Electric zap ‘wakes’ man after 15 years in a vegetative state: Scientists in France were able to bring a comatose 35-year-old man into a minimally conscious state with a new technique stimulating the vagus nerve. The details of the story fall squarely within the realm of neuroscience, but new techniques like the one used to “wake” the 35-year-old do have implications for our understanding of consciousness and the ethics of dealing with non-responsive patients. When doctors declare someone vegetative, are there cases in which there could still be a person “present” but simply unable to interact with the external world? And even if we decide there isn’t “anyone home” so to speak, does the mere potential of new treatments one day being able to revive some patients mean we need to change our understanding of the obligations we have to people in vegetative states?
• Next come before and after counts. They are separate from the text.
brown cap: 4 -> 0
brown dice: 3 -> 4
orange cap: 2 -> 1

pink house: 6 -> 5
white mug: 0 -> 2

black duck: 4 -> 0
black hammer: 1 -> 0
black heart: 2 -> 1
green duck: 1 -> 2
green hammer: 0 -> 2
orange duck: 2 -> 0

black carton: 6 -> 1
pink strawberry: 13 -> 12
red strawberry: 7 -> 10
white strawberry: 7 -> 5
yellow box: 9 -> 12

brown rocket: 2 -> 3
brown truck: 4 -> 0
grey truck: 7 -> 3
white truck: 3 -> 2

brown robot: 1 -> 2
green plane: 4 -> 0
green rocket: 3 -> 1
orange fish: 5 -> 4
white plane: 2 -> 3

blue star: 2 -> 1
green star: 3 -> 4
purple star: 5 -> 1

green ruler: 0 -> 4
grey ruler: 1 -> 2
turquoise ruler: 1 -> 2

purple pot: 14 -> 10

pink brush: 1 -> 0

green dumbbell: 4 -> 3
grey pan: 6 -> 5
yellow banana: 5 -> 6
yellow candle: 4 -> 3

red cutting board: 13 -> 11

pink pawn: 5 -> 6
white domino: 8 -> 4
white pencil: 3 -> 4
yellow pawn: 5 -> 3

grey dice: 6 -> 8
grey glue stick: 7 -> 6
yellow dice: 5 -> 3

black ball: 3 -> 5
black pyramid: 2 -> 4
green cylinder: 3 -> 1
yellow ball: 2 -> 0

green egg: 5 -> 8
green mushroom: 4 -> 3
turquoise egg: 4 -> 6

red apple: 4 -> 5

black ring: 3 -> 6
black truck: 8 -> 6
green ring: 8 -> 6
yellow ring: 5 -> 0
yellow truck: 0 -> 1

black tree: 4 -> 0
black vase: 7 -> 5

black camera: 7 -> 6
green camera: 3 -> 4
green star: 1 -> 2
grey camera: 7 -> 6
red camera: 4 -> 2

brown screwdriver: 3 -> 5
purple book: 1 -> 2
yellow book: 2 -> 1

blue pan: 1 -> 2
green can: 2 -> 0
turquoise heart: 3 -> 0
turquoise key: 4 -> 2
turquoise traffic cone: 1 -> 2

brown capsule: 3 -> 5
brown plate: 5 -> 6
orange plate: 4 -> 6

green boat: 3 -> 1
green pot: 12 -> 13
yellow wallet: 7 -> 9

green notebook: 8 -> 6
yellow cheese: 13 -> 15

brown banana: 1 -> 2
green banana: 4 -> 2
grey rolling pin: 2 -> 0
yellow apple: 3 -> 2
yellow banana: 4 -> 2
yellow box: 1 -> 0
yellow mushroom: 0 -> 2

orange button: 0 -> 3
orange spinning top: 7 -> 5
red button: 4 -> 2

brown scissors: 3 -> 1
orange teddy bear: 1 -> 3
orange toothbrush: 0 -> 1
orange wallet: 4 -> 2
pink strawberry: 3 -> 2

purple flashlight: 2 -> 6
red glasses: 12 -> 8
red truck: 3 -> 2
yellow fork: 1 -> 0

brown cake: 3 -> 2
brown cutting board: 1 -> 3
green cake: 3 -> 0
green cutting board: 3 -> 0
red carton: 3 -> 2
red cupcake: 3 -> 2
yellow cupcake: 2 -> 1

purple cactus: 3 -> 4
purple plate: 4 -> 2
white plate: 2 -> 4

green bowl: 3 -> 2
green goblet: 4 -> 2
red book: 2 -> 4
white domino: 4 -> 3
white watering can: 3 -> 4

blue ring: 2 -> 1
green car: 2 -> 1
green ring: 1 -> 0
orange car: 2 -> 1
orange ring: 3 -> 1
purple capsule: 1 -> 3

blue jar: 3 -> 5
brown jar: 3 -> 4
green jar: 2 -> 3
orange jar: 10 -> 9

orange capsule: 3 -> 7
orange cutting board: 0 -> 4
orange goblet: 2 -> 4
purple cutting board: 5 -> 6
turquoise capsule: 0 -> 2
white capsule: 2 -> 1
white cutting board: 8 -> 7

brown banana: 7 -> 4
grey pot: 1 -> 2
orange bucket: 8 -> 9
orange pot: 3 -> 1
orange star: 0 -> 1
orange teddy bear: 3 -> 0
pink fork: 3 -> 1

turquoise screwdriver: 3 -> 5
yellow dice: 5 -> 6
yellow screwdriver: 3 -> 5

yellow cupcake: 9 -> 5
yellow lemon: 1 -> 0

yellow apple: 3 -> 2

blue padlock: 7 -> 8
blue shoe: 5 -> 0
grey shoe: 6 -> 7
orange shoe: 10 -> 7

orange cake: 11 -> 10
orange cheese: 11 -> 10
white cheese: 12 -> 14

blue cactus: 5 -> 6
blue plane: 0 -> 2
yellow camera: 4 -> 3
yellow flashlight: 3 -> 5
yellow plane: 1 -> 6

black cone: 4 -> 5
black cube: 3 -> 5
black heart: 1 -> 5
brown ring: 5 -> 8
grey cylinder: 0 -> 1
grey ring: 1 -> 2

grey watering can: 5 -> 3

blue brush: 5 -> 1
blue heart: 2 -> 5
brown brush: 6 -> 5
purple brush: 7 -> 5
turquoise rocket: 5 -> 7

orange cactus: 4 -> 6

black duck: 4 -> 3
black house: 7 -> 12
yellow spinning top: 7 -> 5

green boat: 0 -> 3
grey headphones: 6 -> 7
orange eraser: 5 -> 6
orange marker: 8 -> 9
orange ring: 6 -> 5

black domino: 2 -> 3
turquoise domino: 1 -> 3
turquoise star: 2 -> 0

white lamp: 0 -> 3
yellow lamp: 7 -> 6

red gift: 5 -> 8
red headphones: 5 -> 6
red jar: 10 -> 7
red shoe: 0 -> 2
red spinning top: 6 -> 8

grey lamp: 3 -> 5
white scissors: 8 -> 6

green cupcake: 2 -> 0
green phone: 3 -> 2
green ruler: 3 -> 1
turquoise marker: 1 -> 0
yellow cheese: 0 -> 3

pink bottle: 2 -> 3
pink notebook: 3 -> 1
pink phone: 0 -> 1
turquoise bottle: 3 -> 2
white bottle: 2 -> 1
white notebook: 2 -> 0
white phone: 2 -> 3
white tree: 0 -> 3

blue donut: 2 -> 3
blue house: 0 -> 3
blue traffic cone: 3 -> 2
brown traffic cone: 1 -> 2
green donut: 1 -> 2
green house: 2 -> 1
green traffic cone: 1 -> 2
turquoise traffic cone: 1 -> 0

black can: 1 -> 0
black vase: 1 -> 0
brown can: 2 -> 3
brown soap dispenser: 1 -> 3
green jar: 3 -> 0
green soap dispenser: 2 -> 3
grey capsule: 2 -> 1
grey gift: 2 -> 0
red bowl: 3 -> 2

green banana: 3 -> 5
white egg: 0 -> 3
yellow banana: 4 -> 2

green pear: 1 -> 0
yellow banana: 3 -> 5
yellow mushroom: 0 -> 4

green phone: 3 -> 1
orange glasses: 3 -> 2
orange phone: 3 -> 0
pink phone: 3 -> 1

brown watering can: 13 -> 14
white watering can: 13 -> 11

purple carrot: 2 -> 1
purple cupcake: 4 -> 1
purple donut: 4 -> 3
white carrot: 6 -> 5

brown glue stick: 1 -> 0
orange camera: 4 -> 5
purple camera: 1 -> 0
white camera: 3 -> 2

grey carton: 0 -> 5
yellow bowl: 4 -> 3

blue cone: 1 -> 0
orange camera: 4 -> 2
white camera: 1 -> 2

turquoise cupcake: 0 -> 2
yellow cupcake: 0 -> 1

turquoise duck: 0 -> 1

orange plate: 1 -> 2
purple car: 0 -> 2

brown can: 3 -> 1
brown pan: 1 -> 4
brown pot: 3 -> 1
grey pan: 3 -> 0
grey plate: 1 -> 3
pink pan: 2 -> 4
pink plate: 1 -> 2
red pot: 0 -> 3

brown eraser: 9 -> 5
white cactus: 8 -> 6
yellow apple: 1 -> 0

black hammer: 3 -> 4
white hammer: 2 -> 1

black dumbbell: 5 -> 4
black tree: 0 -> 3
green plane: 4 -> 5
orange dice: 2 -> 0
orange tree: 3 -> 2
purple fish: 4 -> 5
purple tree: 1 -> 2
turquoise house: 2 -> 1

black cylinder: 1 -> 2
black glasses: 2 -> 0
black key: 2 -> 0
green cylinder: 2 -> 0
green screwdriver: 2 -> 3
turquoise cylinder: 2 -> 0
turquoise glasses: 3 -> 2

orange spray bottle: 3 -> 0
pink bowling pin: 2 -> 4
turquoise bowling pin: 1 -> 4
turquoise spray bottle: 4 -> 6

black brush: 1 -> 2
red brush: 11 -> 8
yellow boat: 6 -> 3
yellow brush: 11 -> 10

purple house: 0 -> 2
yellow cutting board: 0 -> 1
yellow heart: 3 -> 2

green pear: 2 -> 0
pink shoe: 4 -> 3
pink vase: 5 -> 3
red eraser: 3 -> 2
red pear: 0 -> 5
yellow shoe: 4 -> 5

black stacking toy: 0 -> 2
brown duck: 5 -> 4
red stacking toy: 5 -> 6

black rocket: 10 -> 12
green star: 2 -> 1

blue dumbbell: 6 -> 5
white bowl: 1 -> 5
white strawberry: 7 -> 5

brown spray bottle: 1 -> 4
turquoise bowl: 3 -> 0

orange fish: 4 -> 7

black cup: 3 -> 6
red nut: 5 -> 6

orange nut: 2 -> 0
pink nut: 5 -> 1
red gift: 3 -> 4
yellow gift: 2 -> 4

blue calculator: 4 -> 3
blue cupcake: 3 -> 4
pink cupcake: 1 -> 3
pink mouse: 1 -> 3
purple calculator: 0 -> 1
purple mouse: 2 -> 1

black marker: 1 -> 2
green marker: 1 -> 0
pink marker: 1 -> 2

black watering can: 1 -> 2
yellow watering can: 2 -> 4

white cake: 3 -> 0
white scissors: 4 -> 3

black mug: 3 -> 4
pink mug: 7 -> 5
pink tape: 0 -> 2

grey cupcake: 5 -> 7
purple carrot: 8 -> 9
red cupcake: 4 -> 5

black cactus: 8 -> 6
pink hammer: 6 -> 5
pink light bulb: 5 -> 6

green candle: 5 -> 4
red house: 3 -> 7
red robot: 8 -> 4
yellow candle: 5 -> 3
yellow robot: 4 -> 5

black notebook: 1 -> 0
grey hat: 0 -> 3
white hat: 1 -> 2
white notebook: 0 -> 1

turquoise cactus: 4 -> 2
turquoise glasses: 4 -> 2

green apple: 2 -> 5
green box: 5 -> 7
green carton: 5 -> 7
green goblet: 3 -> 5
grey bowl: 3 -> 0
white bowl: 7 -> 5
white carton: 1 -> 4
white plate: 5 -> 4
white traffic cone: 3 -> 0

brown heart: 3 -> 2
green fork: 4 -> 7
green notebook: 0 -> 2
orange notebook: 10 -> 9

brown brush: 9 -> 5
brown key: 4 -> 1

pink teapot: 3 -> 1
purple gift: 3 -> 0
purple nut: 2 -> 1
Descartes Is Not Our Father: In an opinion piece in The Stone, The New York Times’ philosophy column, Columbia philosophy professor Christia Mercer makes the claim that René Descartes, who is sometimes credited with the creation of modern philosophy, has had his role overstated by historians and philosophers at the expense of his predecessors. Despite the seemingly broad scope of Mercer’s claim, she most specifically takes aim at the idea that Descartes’ cogito argument (alluded to in last week’s blog post) is groundbreaking, and she has done research which shows that some of Descartes’ arguments may have borrowed from earlier genres of writing.
Whether or not you agree with Mercer, her opinion piece indirectly touches on a broader issue that I talked about in my first post on this site. What we call “philosophy” is shaped by things outside of the practice of philosophy. For example, history and social factors have played a powerful role in determining what philosophical content is readily available to us and leaves us partly, if not completely in the dark regarding content which might not be considered relevant to philosophy.
Unfortunately for us, this means that some ideas remain obscure and neglected due to circumstance and cultural preference rather than by merit. I feel this leaves us worse off, as the pool of ideas and perspectives which we can draw from has been arbitrarily diminished. Although it is now easier than ever to learn about philosophy, we must remain aware of the fact that there are many perspectives outside of the traditions presented to us. Whenever we can we should try to seek out these perspectives and evaluate them.